Tissue depletion of taurine accelerates skeletal muscle senescence and leads to early death in mice

Abstract

Taurine (2-aminoethanesulfonic acid) is found in milimolar concentrations in mammalian tissues. One of its main functions is osmoregulation; however, it also exhibits cytoprotective activity by diminishing injury caused by stress and disease. Taurine depletion is associated with several defects, many of which are found in the aging animal, suggesting that taurine might exert anti-aging actions. Therefore, in the present study, we examined the hypothesis that taurine depletion accelerates aging by reducing longevity and accelerating aging-associated tissue damage. Tissue taurine depletion in taurine transporter knockout (TauTKO) mouse was found to shorten lifespan and accelerate skeletal muscle histological and functional defects, including an increase in central nuclei containing myotubes, a reduction in mitochondrial complex 1 activity and an induction in an aging biomarker, Cyclin-dependent kinase 4 inhibitor A (p16INK4a). Tissue taurine depletion also enhances unfolded protein response (UPR), which may be associated with an improvement in protein folding by taurine. Our data reveal that tissue taurine depletion affects longevity and cellular senescence; an effect possibly linked to a disturbance in protein folding.

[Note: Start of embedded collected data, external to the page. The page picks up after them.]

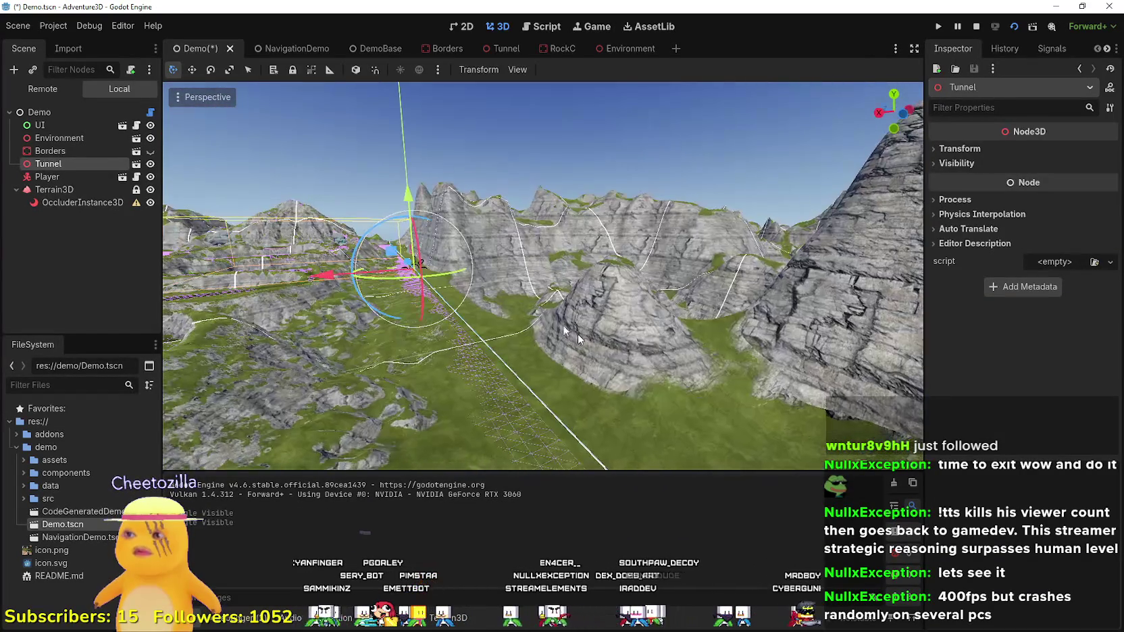
# - Toggle the Environment node's visibility several times to compare lighting, leaving it visible
pyautogui.click(79, 140)
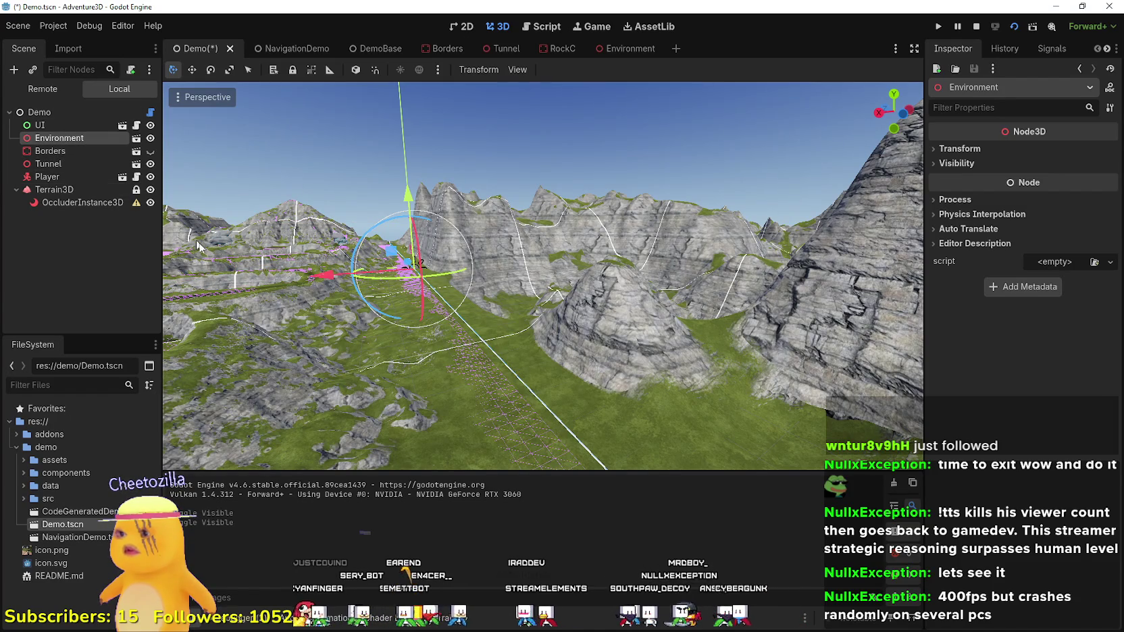
pyautogui.click(150, 137)
pyautogui.click(150, 137)
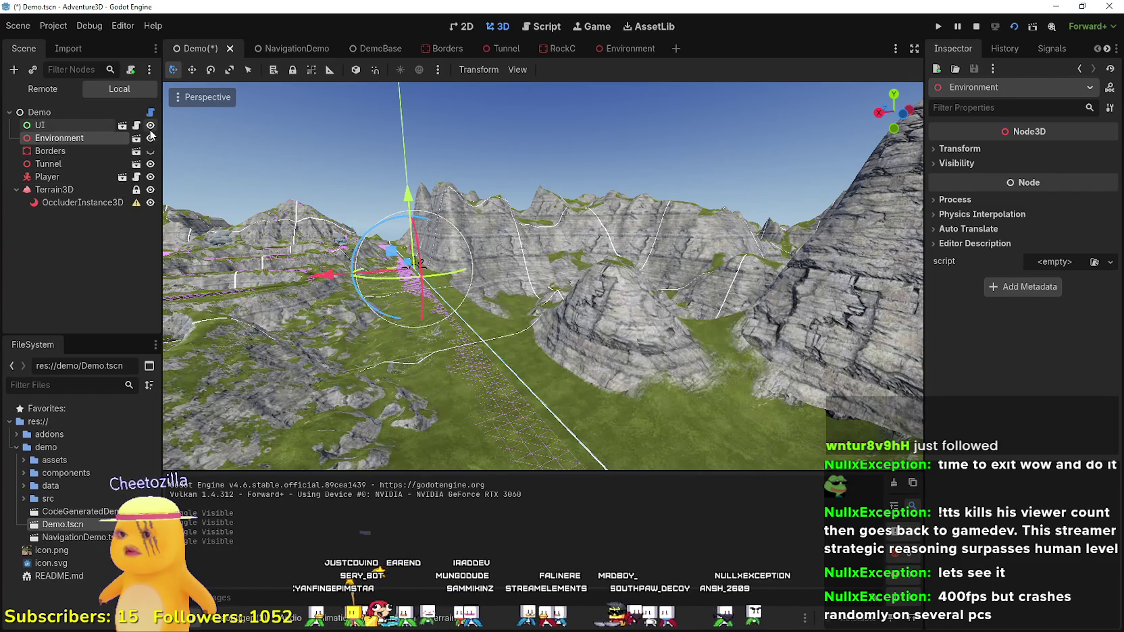
pyautogui.click(150, 138)
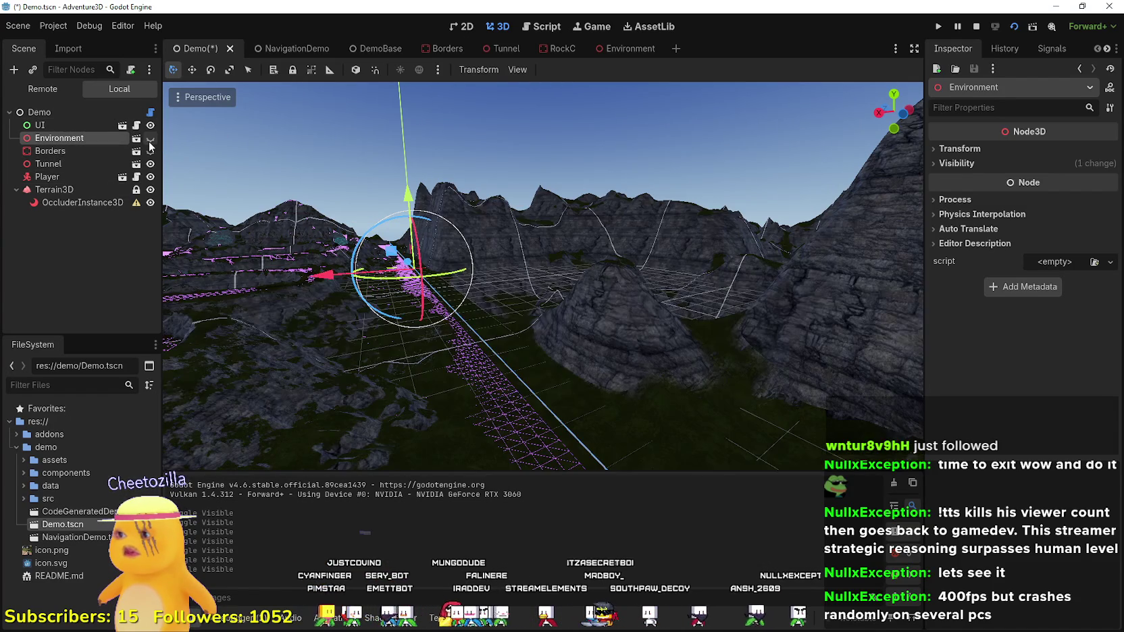
pyautogui.click(150, 138)
pyautogui.click(149, 139)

Figure 1. Shortened lifespan of TauTKO mice.

Kaplan-Meier survival curves for (A,B) combined (C) male and (D) female wild-type (WT) heterozygous (hetero) and TauTKO mice. (A) n = 21 (WT), 10 (hetero), 41 (TauTKO) (B) n = 37 (WT), 20 (hetero), 58 (TauTKO). (C) n = 12 (control; WT+hetero), 20 (TauTKO) (D) n = 19 (conrol; WT+hetero), 21 (TauTKO). Data for B), but not A), C) and D), includes the mice sacrificed over 520 days after birth.

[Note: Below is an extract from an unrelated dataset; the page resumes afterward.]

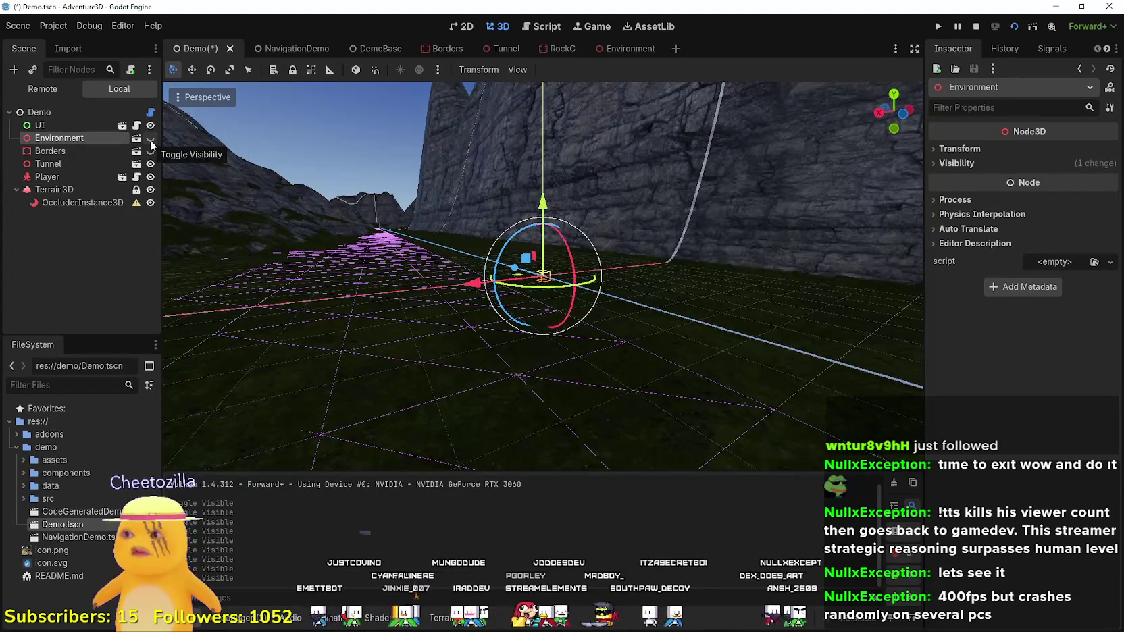
pyautogui.click(150, 139)
pyautogui.click(150, 139)
pyautogui.click(150, 139)
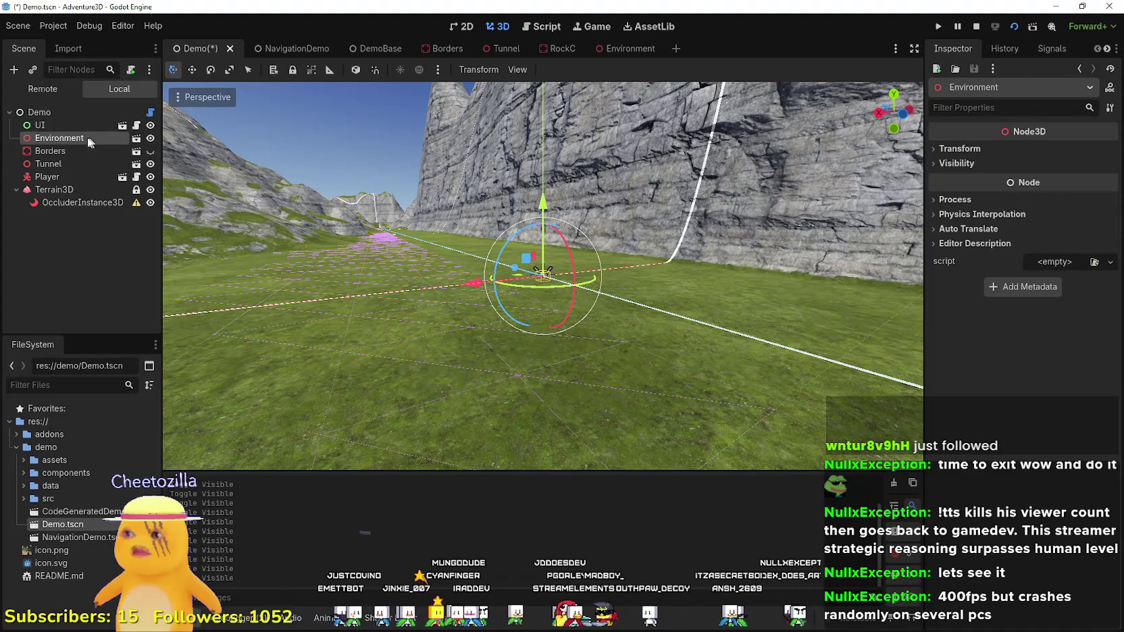
# - Open Environment.tscn, go back to the Demo scene, then switch to DemoBase
pyautogui.click(135, 138)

Figure 2. Accelerated aging in TauTKO muscle.

A) mRNA level of the senescence marker, p16INK4A, was quantified in several tissues of old TauTKO and WT mice by real-time RT-PCR. The marker is severely increased in old TauTKO muscle. n = 4–7. B) Body weight of TauTKO mouse is consistently lower than that of the WT mouse. n = 6–12. C), D) Histological analysis of tibial anterior muscles shows an induction of myotubes with central nuclei indicated by arrows in old TauTKO muscle. The ratio of myotubes with central nuclei to total myotubes is significantly higher in old TauTKO than WT. n = 6. Scale bar = 50 µm. E) The assays for electron transport chain complex reveal that activity of mitochondrial complex1 is decreased in old TauTKO muscle. C1–4; Complex 1–4. n = 4–5. *;p<0.05.

Figure 3. Specific changes in aged and young TauTKO skeletal muscle.

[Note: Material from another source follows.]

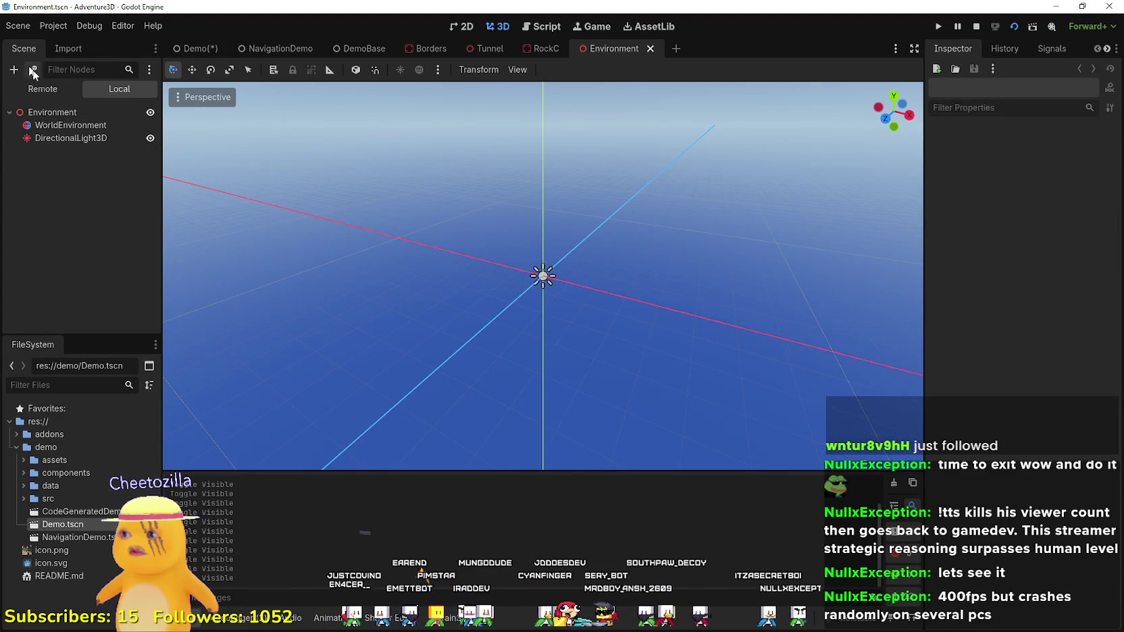
pyautogui.click(185, 52)
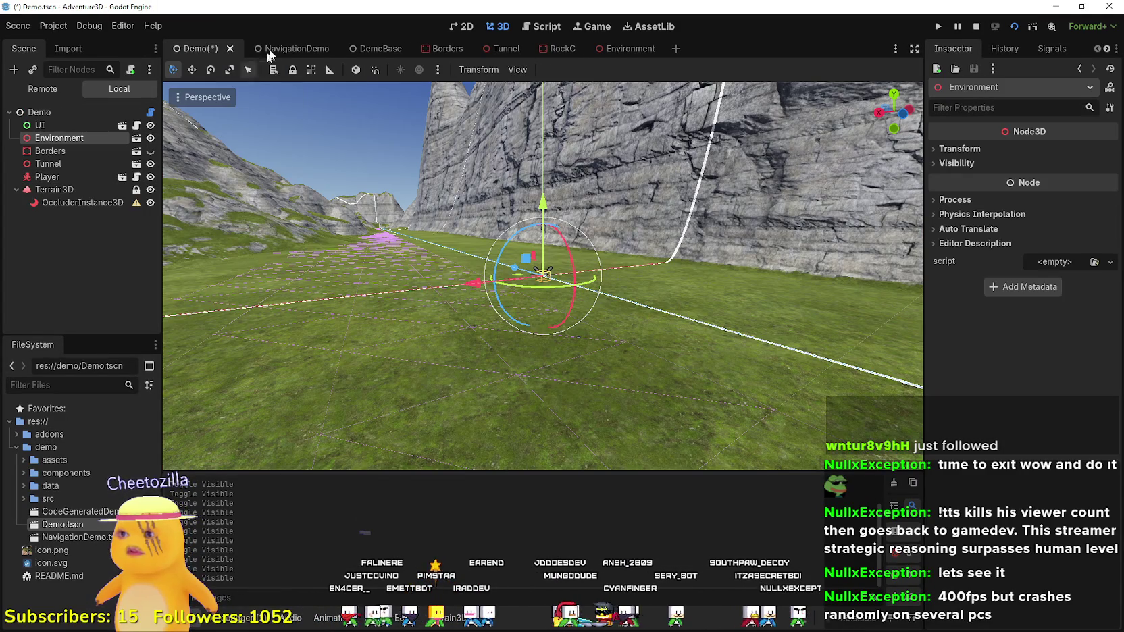
pyautogui.click(364, 56)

A) Biological functions analysis shows a significant activation of cell cycle progression, prostaglandin D2 release, degranulation of cells, cell movement and cell death (necrosis, apoptosis) in aged TauTKO muscle. B) Wheel network diagram showing the overlap of the major upstream regulators of genes chaged in old TauTKO muscles. Each association between genes and upstream regulators is listed in Table 1. Red shapes: upregulated gene, green shapes: downregulated gene, orange shapes: predicted activation, Orange arrows: leads to activation, yellow arrow: findings inconsistent with prediction, gray arrows: effect not predicted. C) Biological functions analysis shows a significant activation of neural amino acid transport, colony formation of cells, protein synthesis, protein folding and steroid content both in young and aged TauTKO muscle compared to age-matched control littermate.

Figure 4. Activation of the unfolded protein response in TauTKO muscle.

A) Microarray data show upregulation of UPR-related genes, including ATF3, 6, Crem, Hspa5 (Grp78) and Xbp1, in TauTKO muscle. n = 3. B) Western blot reveals an induction in Grp78 protein expression in old TauTKO muscle. n = 5. C) Western blot reveals an induction in nuclear XBP1 protein expression in old TauTKO muscle. n = 4. D) Real-time PCR analysis for unspliced and spliced XBP1 (XBP1-u and XBP1-s, respectively) mRNA in WT and TauTKO mice show a significant induction in both total and spliced (active form) of XBP1 mRNA. n = 5. *;p<0.05 vs WT. E) Our data hypothesize that taurine depletion in skeletal muscle may lead the activation of UPR due to the accumulation of unfolded proteins, which in turn accelerates tissue aging in TauTKO mice.